◆ **What you should do**: Transcribe the source text from all of the data below, reproducing every line without alteration. Omit the pictures from your answer.

[Items from a data source]
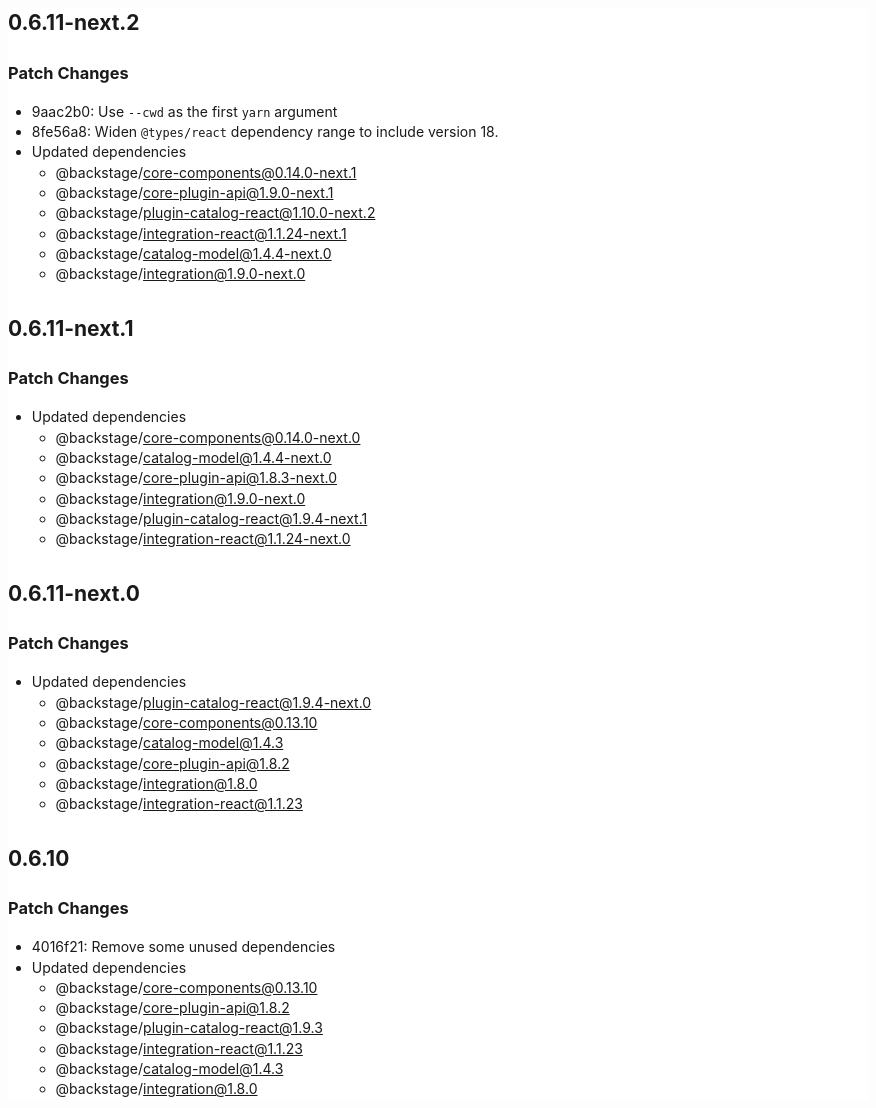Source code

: ## 0.6.11-next.2

### Patch Changes

- 9aac2b0: Use `--cwd` as the first `yarn` argument
- 8fe56a8: Widen `@types/react` dependency range to include version 18.
- Updated dependencies
  - @backstage/core-components@0.14.0-next.1
  - @backstage/core-plugin-api@1.9.0-next.1
  - @backstage/plugin-catalog-react@1.10.0-next.2
  - @backstage/integration-react@1.1.24-next.1
  - @backstage/catalog-model@1.4.4-next.0
  - @backstage/integration@1.9.0-next.0

## 0.6.11-next.1

### Patch Changes

- Updated dependencies
  - @backstage/core-components@0.14.0-next.0
  - @backstage/catalog-model@1.4.4-next.0
  - @backstage/core-plugin-api@1.8.3-next.0
  - @backstage/integration@1.9.0-next.0
  - @backstage/plugin-catalog-react@1.9.4-next.1
  - @backstage/integration-react@1.1.24-next.0

## 0.6.11-next.0

### Patch Changes

- Updated dependencies
  - @backstage/plugin-catalog-react@1.9.4-next.0
  - @backstage/core-components@0.13.10
  - @backstage/catalog-model@1.4.3
  - @backstage/core-plugin-api@1.8.2
  - @backstage/integration@1.8.0
  - @backstage/integration-react@1.1.23

## 0.6.10

### Patch Changes

- 4016f21: Remove some unused dependencies
- Updated dependencies
  - @backstage/core-components@0.13.10
  - @backstage/core-plugin-api@1.8.2
  - @backstage/plugin-catalog-react@1.9.3
  - @backstage/integration-react@1.1.23
  - @backstage/catalog-model@1.4.3
  - @backstage/integration@1.8.0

◆ **Written answer**:
Source code

: ## 0.6.11-next.2

### Patch Changes

- 9aac2b0: Use `--cwd` as the first `yarn` argument
- 8fe56a8: Widen `@types/react` dependency range to include version 18.
- Updated dependencies
  - @backstage/core-components@0.14.0-next.1
  - @backstage/core-plugin-api@1.9.0-next.1
  - @backstage/plugin-catalog-react@1.10.0-next.2
  - @backstage/integration-react@1.1.24-next.1
  - @backstage/catalog-model@1.4.4-next.0
  - @backstage/integration@1.9.0-next.0

## 0.6.11-next.1

### Patch Changes

- Updated dependencies
  - @backstage/core-components@0.14.0-next.0
  - @backstage/catalog-model@1.4.4-next.0
  - @backstage/core-plugin-api@1.8.3-next.0
  - @backstage/integration@1.9.0-next.0
  - @backstage/plugin-catalog-react@1.9.4-next.1
  - @backstage/integration-react@1.1.24-next.0

## 0.6.11-next.0

### Patch Changes

- Updated dependencies
  - @backstage/plugin-catalog-react@1.9.4-next.0
  - @backstage/core-components@0.13.10
  - @backstage/catalog-model@1.4.3
  - @backstage/core-plugin-api@1.8.2
  - @backstage/integration@1.8.0
  - @backstage/integration-react@1.1.23

## 0.6.10

### Patch Changes

- 4016f21: Remove some unused dependencies
- Updated dependencies
  - @backstage/core-components@0.13.10
  - @backstage/core-plugin-api@1.8.2
  - @backstage/plugin-catalog-react@1.9.3
  - @backstage/integration-react@1.1.23
  - @backstage/catalog-model@1.4.3
  - @backstage/integration@1.8.0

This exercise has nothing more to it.